* **YOUR TASKS**
A: Summarize the forestry debate extract below in two sentences.
B: Using the forestry debate extract below, state whether each statement agrees with it, answering yes or no and quoting the words that decide it: (i) The estate Lord Lloyd of Kilgerran looks after is closed to the public. (ii) Baroness Jeger served on the Select Committee. (iii) Lord Lloyd says the Forestry Commission co-operated with his managers over the car-park.
C: Extend the forestry debate extract below, picking up after its final sentence.

Lord Lloyd of Kilgerran

I have waited until this late hour in order to add briefly my support for this amendment so ably moved by the noble Earl, Lord Bessborough. I, also, have the privilege of being a member of the House of Lords' Select Committee on Science and Technology to which the noble Earl referred. This amendment is well worth putting into the Bill. It would be of great advantage to the Forestry Commission that this kind of practice, which in many areas the Forestry Commission are undertaking, should be incorporated as one of their general duties.

I should declare an interest because in the Lake District I have the privilege of looking after an area of 250 acres which is bounded on three sides by the Forestry Commission and on the other side by three-quarters of a mile of Lake Coniston. This is an area which is devoted as a memorial to John Ruskin. It is open to the public. We are the only private enterprise in a large area of the Lake District which keeps open to the public an estate with nature trails through the land.

My managers in Brantwood on Lake Coniston have always endeavoured to co-operate with the forestry commissioners in that area. Unfortunately, things go wrong from time to time, for a variety of reasons, and when the Forestry Commission decided to have a large car-park in an area alongside our land, we thought that they should have consulted us as other land users, partly forest and partly farming, next door to them. Unhappily, that co-operation did not exist, but I make no complaint about that now. It is, in the words of the noble Earl, Lord Bessborough, essential to build up good public opinion in relation to forestry, and this aspect of integration between forestry and local land usage would be a useful provision to insert in the 1967 Act.

Baroness Jeger

The brevity of my remarks is no real measure of the sincerity and seriousness of my support for the amendment. I too had the honour to serve on the Select Committee. All of us agreed on the need for the change that has been ably proposed by the noble Earl, Lord Bessborough. We had much evidence before us, especially from Edinburgh, of the practicality of forestry and agriculture working more closely together, and it would be to the advantage of forestry, agriculture, water conservation and leisure facilities if such closer integration were to take place.

* **LISTED ENTRIES**
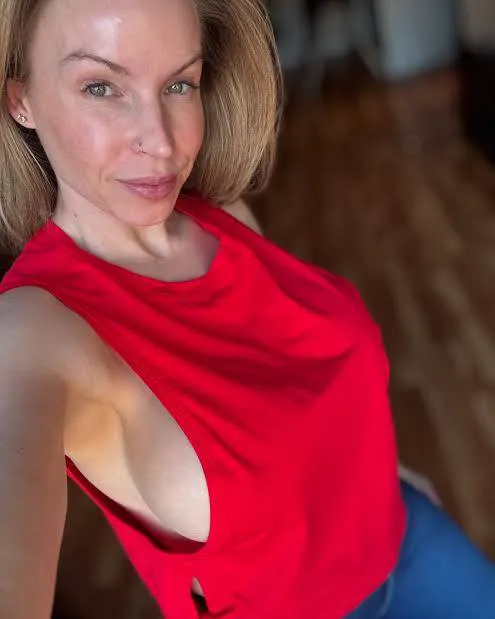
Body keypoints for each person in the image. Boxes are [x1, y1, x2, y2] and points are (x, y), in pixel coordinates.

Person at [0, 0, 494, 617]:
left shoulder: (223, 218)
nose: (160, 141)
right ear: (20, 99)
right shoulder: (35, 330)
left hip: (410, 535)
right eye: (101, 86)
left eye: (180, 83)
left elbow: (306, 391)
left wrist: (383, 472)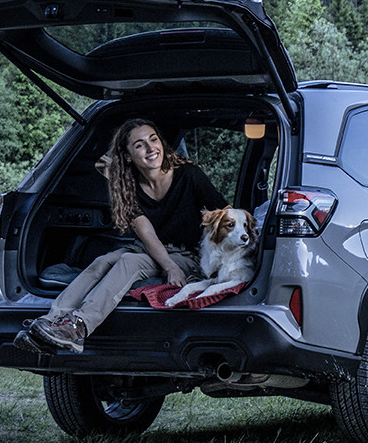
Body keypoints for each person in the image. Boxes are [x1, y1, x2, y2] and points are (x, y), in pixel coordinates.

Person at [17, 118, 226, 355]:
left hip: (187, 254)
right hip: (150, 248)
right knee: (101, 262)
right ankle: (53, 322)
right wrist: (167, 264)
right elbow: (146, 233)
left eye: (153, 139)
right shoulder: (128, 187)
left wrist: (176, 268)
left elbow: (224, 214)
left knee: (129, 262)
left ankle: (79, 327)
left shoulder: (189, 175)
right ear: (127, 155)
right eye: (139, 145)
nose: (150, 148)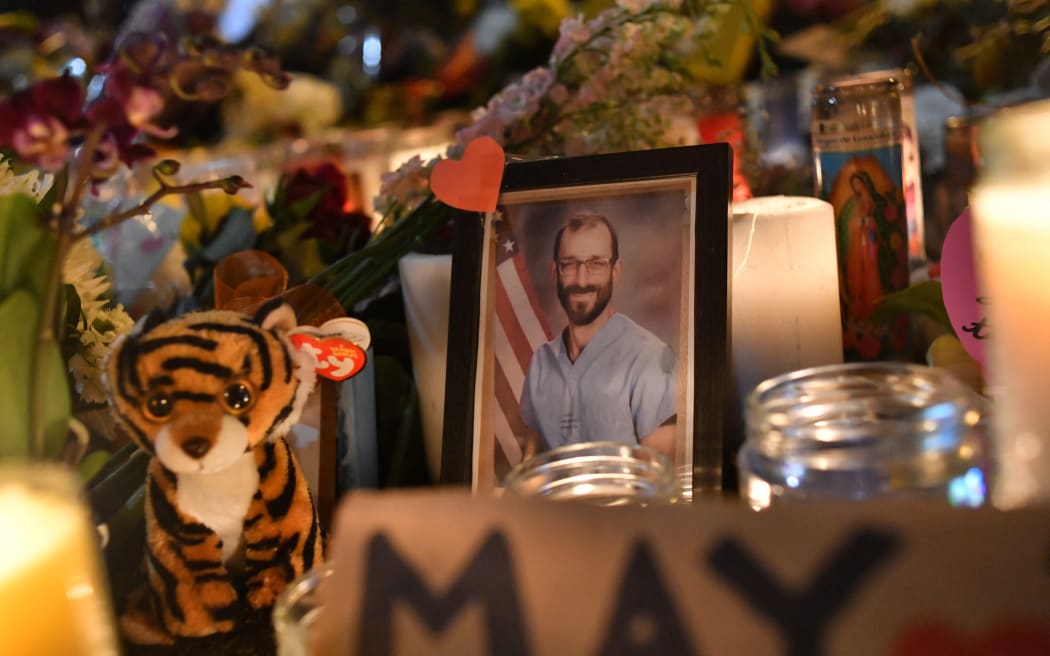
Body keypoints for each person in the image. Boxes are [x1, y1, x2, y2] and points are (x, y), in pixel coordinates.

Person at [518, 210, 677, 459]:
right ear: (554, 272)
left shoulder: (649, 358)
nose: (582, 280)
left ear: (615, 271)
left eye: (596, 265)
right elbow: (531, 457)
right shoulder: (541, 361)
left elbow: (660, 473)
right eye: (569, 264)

---

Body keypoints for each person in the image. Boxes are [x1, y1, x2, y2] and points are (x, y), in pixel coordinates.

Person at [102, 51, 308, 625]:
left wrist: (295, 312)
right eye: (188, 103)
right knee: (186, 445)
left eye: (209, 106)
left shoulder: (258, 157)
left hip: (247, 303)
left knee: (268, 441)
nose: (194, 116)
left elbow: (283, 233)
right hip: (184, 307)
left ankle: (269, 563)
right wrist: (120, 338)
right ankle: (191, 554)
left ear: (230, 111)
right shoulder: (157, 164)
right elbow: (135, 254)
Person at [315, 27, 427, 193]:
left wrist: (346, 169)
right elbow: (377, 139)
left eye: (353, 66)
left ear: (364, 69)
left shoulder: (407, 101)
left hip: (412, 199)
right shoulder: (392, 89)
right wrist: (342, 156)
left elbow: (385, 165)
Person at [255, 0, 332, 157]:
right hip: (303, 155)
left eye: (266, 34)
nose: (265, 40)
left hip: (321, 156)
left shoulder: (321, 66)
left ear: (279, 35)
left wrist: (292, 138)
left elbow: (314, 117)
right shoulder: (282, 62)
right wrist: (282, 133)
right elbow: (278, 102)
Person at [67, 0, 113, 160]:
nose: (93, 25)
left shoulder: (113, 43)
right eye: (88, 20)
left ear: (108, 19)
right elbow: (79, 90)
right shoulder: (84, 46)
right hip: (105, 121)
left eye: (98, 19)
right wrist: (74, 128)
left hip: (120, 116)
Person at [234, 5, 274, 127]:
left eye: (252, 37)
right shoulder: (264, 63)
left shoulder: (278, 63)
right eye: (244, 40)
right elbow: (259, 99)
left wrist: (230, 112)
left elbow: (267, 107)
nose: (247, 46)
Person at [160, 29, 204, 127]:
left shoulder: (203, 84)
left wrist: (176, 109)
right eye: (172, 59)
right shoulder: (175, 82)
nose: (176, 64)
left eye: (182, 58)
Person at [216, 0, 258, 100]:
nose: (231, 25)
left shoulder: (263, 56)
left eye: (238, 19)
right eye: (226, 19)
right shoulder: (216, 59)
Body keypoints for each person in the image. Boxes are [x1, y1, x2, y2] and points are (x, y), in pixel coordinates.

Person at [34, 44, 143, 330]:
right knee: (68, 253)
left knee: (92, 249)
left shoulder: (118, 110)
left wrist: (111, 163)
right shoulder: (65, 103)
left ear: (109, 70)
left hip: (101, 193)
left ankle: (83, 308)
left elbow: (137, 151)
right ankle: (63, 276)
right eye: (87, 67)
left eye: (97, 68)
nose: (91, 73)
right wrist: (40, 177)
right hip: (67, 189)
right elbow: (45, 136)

* **TASK-BY-TASK RESULTS**
A: Lord Lloyd of Kilgerran, a member of the House of Lords' Select Committee on Science and Technology, supports the amendment moved by Lord Bessborough and argues that integrating forestry with local land use should become one of the Forestry Commission's general duties. He cites the 250-acre Ruskin memorial estate he looks after beside Commission land on Lake Coniston, and Baroness Jeger, also a committee member, adds that closer integration of forestry and agriculture would benefit forestry, agriculture, water conservation and leisure facilities.

B:
(i) No: "It is open to the public."
(ii) Yes: "I too had the honour to serve on the Select Committee."
(iii) No: "Unhappily, that co-operation did not exist"

C:
We on the Select Committee, on which many people worked hard and long, have been very modest; this is the first time we have asked for any specific legislative acknowledgement for any of our recommendations. I hope that at the end of the day the Minister will find himself able to be nice about something and accept the new clause. The noble Earl referred to the question of making the amendment in this part of the Bill. In my view it is a perfectly proper place to make this change, because the Long Title of the Bill is: An Act to amend the Forestry Act 1967", so it seems completely in order for us to be discussing this aspect at this stage, and I hope that there will be a happy outcome to the amendment.

Baroness Elliot of Harwood

I support the amendment strongly. In the south of Scotland and the Borders, where I live, the Forestry Commission practically surrounds every farm. It is vast and we farm almost in the trees, as it were, so close are they. This state of affairs would never have existed had there been real co-operation many years ago when the Forestry Commission began, and there would never have been this vast area of forest taking up so much agricultural land, but that is done and finished with and there is no point in dwelling on that. My noble friend Lord Mansfield knows well the real problem for farming that exists and that we must have co-operation. I beg him to accept the amendment because it would do a tremendous amount of good.

Earl Waldegrave

I will delay the Committee briefly in commenting in support of the amendment. I was glad to hear the noble Baroness, Lady Jeger, quote the Long Title of the Bill— An Act to amend the Forestry Act 1967, and for connected purposes", but that Long Title does not let the cat out of the bag, in that in reality it is a Bill to get a little more money for the Treasury. There can, therefore, be nothing inappropriate in amending it in a totally uncontroversial and uncommercial way, and the Minister can have no reason to resist the amendment.

I did not serve on the Select Committee. The noble Lord, Lord Sherfield, who is unable to be here tonight, did, as did my noble friend Lord Bessborough, the noble Baroness, Lady Jeger, and the noble Lord, Lord Lloyd of Kilgerran. It is clear therefore that I am not speaking merely on behalf of the committee. It would seem admirable to accept the new clause because it confirms what for many years has been forestry practice, namely, to try to work toward integration with other land users—amenity, agriculture, water and every other use including sport and nature conservation. Having been connected with a number of those things, I hope that it might be possible for the Minister to say that he will give very sympathetic consideration to the amendment.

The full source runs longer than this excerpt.